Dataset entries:

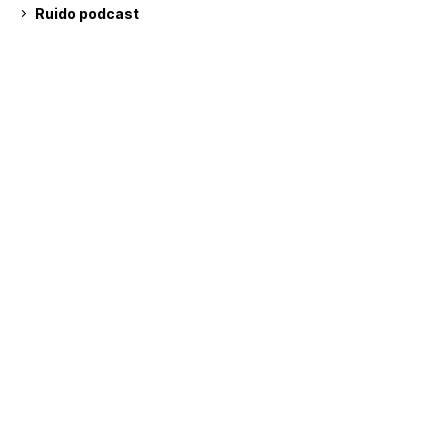
Ruido podcast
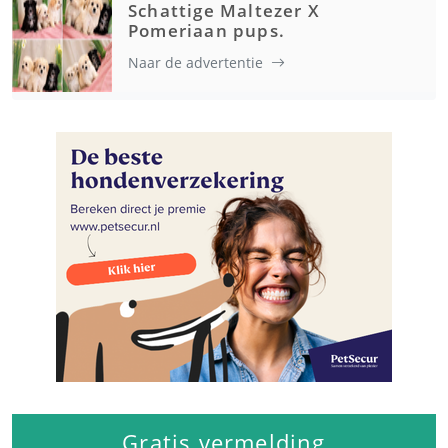
Schattige Maltezer X
Pomeriaan pups.
Naar de advertentie
Gratis vermelding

Work to complete:
Update the text of the records above by replacing "Pomeriaan" with "Pomeranian" and leaving everything else unchanged. Omit the pictures from your answer.

Final answer:
Ruido podcast
Schattige Maltezer X
Pomeranian pups.
Naar de advertentie
Gratis vermelding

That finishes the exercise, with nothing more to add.